Two different terminations, i.e., anechoic back and rigid back, are used in experiment. The measured pressures and particle velocities for two different terminations are related by the total transfer matrix

$$\begin{aligned} {\left[ {\begin{array}{*{20}{c}} {{P_1}}&{}{{P_2}} \\ {{V_1}}&{}{{V_2}} \end{array}} \right] _{x = 0}} = \mathbf {T_t} {\left[ {\begin{array}{*{20}{c}} {{P_1}}&{}{{P_2}} \\ {{V_1}}&{}{{V_2}} \end{array}} \right] _{x = d}}, \end{aligned}$$

(19)

where the subscripts 1 and 2 represent the tested results with anechoic back and rigid back, respectively. The total transfer matrix can be calculated based on Eq. (19)

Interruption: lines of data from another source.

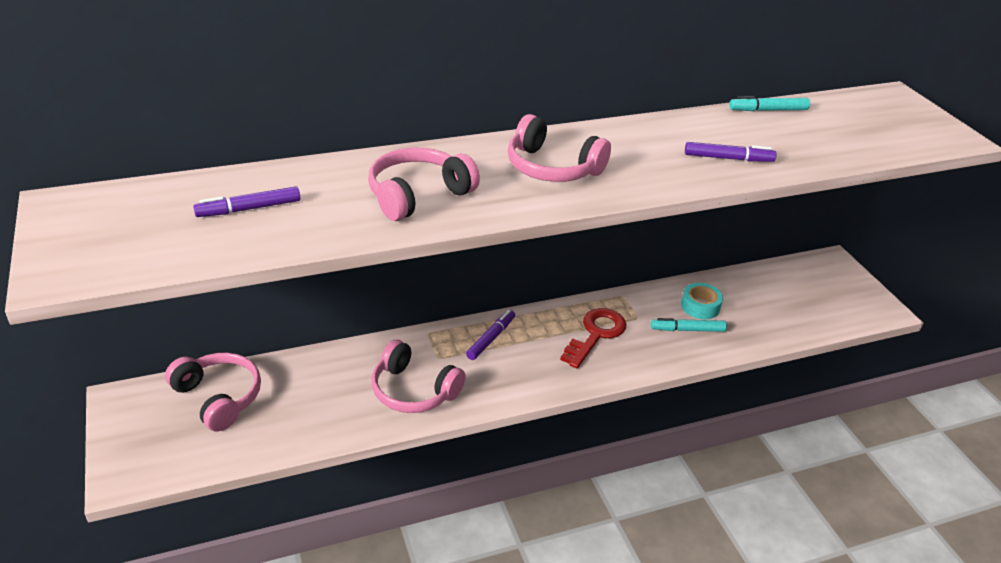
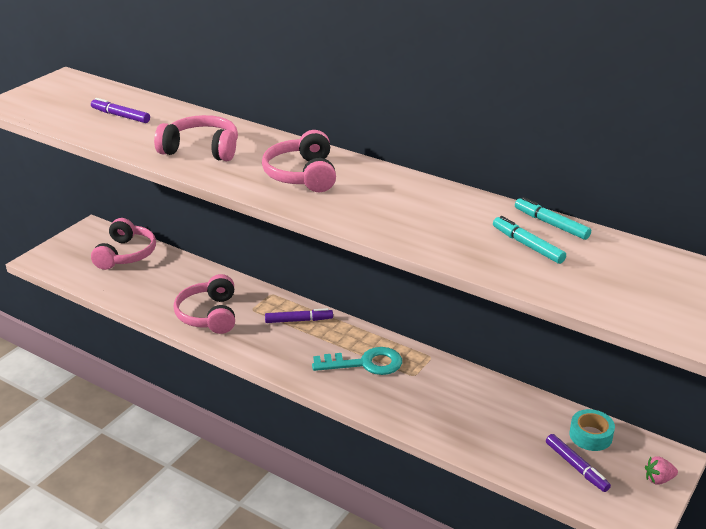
camera: 55 degrees right, 5 degrees down
red key [560,308,626,368] -> turquoise key [312,347,402,375]
turquoise marker [651,318,727,332] -> turquoise marker moved to [493,216,566,264]
turquoise tape [681,283,723,319] -> turquoise tape moved to [570,409,615,451]
purple marker [685,142,777,162] -> purple marker moved to [546,434,611,492]
none -> pink strawberry [645,456,678,485]

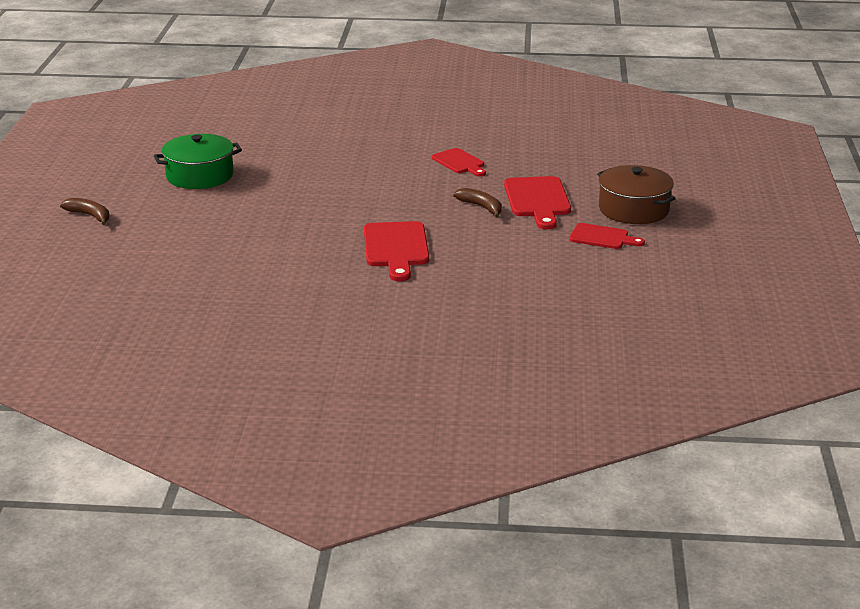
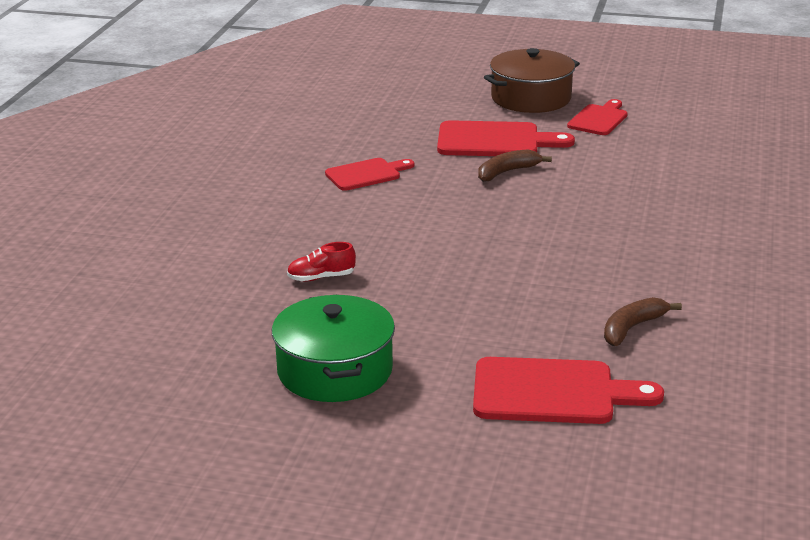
camera: 80 degrees left, 0 degrees up
brown banana [60,198,110,225] -> brown banana moved to [604,297,682,346]
red cutting board [364,221,429,281] -> red cutting board moved to [473,357,664,424]
none -> red shoe [287,242,356,281]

$$\begin{aligned} \mathbf {T_t}= & {} \frac{1}{{{{\left. {{P_1}} \right| }_{x = d}}{{\left. {{V_2}} \right| }_{x = d}} - {{\left. {{P_2}} \right| }_{x = d}}{{\left. {{V_1}} \right| }_{x = d}}}} \nonumber \\&\times \left[ \begin{array}{l} \left. \left. P_{1}\right| _{x=0} V_{2}\right| _{x=d}-\left. \left. P_{2}\right| _{x=0} V_{1}\right| _{x=d}\\ \qquad -\left. \left. P_{1}\right| _{x=0} P_{2}\right| _{x=d}+\left. \left. P_{2}\right| _{x=0} P_{1}\right| _{x=d} \\ \left. \left. V_{1}\right| _{x=0} V_{2}\right| _{x=d}-\left. \left. V_{2}\right| _{x=0} V_{1}\right| _{x=d}\\ \qquad -\left. \left. P_{2}\right| _{x=d} V_{1}\right| _{x=0}+\left. \left. P_{1}\right| _{x=d} V_{2}\right| _{x=0} \end{array}\right] . \end{aligned}$$

(20)

Then, the reflection and transmission coefficients can be calculated from the elements of \(\mathbf {T_t}\) based on Eqs. (5) (6).